In politics — especially on the campaign trail — key issue flip-flops are usually quite damaging. That’s not necessarily the case in monetary policy. Fed head Ben Bernanke had a whopper of a flip-flop nearly two months ago. But it was a very positive flip-flop for financial markets, the economy, and maybe even the sinking fortunes of the Republican Party.
Earlier this week, Wharton school finance lecturer Ken Thomas shed some light on the Fed chair’s flip-flop. Using the Freedom of Information Act, Thomas was able to unearth Bernanke’s calendar of phone calls and meetings during the height of this summer’s credit seize-up. By piecing together a logical narrative, he discovered that a day after the Fed’s August 7th decision to keep rates steady, and maintain their focus on inflation worries, Mr. Bernanke received a phone call from Wall Street powerhouse and former Clinton Treasury Secretary, Citigroup’s Robert Rubin.
Markets were already in disarray from the credit seize-up that started in mid-July. And while Thomas does not know the actual content of the Rubin call, subsequent calls and events strongly suggest that Bernanke rapidly changed his mind and steered the Fed towards a series of massive money additions to the banking system and a half point discount rate cut. All of which led to a shock and awe, liquidity-adding 50 basis point drop in the Fed funds rate on September 18th.
According to the Bernanke logs, the 5pm Rubin call on August 8th was followed by a 7:30am next day breakfast with Bush Treasury man Henry Paulson, and an 11am meeting with legendary mortgage expert Lou Ranieri. (Ranieri pioneered mortgage backed securitizations, the very bonds that were collapsing as a result of the subprime mortgage virus that had already begun infecting the financial system.)
At 2pm later that same day, the Fed chair also met with Ray Dalio, head of Bridgewater, the 4th largest US hedge fund, as well as other hedge fund magnates. At 4:30pm, Mr. Bernanke was on a conference call with his fellow FOMC members, undoubtedly to discuss a 180-degree Fed change of heart.
In fact, over the next few weeks, Bernanke participated in no fewer than thirty-five separate conference calls with fellow Fed operatives — a complete departure from the chairman’s earlier style of not having conference calls.
As we know now, the Fed started pouring in new liquidity Friday August 10th with a major announcement. On August 17th they slashed their base discount rate for member bank loans by 50 basis points, and of course a month later, slashed their overnight target rate.
As Mr. Thomas notes, no one can be sure if this narrative is correct, simply because there is no available record of what was actually said during these calls and meetings. But it seems pretty clear that Robert Rubin started a chain reaction with his call back on August 8th. This was only one day after the Fed’s hold-the line policy decision that so disappointed financial markets and intensified the credit turmoil that many people feared would spillover into the economy and lead to recession.
Essentially, the academic Mr. Bernanke became a hands-on market participant through his contacts with Rubin, Paulson, the hedgies, and others. His learning curve efforts to reach out to savvy financial market players put him in touch with the real world.
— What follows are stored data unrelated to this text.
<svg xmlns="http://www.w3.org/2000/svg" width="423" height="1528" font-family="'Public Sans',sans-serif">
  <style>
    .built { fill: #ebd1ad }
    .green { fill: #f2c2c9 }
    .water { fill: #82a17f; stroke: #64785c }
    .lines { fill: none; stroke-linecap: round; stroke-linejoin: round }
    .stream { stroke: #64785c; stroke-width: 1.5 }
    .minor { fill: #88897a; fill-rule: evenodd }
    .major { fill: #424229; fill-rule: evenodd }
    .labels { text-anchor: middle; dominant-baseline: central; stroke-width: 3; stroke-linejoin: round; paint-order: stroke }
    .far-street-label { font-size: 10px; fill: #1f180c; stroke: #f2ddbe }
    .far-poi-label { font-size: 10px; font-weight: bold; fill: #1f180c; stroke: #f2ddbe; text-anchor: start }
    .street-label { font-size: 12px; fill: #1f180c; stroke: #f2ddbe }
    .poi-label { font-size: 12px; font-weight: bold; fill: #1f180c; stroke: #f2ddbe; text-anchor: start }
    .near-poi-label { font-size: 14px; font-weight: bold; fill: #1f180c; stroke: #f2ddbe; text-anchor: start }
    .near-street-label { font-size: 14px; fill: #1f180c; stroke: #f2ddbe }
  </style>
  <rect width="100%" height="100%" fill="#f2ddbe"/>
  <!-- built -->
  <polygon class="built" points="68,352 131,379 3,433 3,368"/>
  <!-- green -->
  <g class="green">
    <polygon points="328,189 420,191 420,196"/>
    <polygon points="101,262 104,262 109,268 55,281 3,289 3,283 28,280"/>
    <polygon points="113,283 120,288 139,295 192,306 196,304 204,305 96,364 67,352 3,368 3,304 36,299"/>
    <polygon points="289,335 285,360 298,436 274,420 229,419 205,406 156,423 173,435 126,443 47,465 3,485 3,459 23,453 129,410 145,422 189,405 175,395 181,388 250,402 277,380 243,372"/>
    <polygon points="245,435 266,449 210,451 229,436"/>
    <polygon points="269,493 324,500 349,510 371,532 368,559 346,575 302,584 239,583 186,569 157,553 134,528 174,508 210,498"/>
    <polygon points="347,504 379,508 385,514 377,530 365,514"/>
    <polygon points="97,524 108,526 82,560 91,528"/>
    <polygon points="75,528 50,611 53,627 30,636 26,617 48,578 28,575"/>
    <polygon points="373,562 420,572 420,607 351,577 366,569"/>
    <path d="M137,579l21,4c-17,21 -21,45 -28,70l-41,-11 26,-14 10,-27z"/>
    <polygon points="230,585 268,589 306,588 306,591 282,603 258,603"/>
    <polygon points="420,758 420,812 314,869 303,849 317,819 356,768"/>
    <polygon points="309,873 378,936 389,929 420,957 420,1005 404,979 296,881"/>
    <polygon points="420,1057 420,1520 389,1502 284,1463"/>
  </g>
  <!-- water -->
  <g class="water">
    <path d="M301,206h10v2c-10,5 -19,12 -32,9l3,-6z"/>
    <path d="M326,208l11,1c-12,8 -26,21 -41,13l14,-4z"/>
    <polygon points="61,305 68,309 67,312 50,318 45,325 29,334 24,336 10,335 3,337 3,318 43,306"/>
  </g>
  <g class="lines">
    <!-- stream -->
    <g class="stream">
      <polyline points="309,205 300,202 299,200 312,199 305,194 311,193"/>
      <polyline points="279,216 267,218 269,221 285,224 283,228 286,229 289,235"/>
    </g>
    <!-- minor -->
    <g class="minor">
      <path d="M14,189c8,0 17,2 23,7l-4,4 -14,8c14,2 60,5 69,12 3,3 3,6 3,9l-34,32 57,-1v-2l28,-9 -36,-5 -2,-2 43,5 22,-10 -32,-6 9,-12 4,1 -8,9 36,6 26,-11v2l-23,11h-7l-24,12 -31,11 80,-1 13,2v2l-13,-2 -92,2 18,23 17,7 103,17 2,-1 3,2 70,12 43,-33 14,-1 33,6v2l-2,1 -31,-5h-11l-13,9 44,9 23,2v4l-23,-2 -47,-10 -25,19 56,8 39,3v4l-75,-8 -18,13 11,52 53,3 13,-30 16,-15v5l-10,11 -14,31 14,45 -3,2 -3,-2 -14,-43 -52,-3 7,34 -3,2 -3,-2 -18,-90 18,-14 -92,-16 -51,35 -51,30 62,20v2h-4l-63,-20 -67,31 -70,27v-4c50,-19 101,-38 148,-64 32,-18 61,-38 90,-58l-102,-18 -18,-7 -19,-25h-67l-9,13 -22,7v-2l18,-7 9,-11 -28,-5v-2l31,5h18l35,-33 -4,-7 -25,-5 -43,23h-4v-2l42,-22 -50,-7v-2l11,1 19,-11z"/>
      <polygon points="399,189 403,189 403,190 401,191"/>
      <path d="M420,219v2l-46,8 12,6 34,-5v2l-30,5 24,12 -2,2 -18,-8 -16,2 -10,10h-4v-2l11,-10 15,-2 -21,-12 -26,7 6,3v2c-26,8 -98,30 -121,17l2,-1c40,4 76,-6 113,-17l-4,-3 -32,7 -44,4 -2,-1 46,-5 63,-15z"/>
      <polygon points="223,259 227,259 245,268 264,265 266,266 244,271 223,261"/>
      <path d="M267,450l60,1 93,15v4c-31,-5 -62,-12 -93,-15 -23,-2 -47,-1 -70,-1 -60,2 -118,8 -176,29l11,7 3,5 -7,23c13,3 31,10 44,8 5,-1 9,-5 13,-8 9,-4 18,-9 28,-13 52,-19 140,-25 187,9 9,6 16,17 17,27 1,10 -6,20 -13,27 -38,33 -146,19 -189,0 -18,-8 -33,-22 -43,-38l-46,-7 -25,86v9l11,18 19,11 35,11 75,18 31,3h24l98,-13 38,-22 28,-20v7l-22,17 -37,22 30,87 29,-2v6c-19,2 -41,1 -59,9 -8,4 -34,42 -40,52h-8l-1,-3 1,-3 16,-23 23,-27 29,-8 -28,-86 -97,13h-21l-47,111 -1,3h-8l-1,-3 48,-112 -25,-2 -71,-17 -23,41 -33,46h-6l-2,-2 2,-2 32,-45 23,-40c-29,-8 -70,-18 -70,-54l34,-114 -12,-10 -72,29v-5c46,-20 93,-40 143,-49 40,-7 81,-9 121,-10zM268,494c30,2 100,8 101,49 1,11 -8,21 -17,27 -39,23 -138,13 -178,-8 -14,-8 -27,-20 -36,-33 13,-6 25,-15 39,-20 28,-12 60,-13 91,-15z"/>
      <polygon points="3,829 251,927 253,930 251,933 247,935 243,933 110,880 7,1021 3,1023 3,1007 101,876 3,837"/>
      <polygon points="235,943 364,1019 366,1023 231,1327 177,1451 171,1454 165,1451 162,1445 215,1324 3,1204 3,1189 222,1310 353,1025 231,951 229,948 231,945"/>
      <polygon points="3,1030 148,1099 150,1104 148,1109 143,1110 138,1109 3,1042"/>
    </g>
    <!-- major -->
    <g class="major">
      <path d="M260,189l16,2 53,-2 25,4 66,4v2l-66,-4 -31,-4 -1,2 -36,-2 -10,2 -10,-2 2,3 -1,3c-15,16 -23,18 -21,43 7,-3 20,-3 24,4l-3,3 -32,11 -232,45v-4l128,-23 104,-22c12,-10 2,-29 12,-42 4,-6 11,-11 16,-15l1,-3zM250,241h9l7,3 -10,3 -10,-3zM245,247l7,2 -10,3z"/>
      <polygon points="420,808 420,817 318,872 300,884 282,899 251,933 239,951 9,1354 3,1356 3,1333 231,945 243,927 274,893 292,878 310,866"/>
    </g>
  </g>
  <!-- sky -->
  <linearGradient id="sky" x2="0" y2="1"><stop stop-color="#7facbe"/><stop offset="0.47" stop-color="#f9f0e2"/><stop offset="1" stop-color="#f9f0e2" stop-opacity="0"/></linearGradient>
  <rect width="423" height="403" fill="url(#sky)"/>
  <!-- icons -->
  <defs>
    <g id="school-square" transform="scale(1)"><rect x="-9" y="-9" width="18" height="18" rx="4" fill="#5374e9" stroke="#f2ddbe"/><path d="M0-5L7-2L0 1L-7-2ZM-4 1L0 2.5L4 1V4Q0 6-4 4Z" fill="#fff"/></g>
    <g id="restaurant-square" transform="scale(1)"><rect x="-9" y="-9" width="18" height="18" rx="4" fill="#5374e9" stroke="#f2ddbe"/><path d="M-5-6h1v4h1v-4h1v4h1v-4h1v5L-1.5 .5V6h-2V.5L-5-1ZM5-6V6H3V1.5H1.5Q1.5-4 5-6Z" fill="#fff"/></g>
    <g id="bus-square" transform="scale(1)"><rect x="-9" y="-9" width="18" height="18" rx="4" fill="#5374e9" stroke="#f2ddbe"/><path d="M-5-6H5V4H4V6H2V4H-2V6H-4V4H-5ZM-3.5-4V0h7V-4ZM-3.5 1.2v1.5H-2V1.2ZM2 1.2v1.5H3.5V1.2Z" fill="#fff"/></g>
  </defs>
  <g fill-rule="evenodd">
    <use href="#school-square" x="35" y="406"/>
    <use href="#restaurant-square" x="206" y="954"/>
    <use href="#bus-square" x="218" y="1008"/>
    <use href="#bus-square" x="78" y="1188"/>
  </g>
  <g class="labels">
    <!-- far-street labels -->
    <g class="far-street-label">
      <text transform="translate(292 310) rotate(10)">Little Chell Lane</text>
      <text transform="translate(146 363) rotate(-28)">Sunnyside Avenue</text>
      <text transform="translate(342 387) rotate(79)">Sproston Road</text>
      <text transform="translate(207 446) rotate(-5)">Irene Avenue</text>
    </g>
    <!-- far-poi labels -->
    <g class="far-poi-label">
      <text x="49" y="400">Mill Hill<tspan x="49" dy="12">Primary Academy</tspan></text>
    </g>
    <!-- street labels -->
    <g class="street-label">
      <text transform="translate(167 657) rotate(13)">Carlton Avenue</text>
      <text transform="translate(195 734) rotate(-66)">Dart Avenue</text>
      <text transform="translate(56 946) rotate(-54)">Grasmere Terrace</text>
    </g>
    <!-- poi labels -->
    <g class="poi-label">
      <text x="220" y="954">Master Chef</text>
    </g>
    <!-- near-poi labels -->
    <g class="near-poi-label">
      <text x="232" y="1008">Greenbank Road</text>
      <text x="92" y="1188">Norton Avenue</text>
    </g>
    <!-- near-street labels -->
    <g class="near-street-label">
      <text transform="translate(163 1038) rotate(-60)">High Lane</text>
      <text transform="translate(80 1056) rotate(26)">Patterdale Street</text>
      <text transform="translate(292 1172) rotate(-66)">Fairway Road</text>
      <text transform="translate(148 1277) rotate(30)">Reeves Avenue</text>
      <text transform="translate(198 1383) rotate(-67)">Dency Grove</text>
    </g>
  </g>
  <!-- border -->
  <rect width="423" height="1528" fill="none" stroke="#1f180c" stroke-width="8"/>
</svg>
Basically, Bernanke embarked on a 5-week journey that shook world credit markets out of their financial panic and started the healing process that continues to progress right up to this very day.
Most folks would agree that while far from being completely solved, the credit crunch is easing. And of course, the stock markets have rebounded dramatically with the Dow hovering near its all-time 14,000 high. Stock markets all around the world have recovered. And the outlook for economic growth, though still uncertain, is nonetheless much brighter than it was back on August 7th when the Fed first turned its back on the emerging credit crisis.
Without question, Bernanke made a mistake in early August. But this is a case where his flip-flop was a very positive move, one that enhanced his credibility in U.S. and world markets.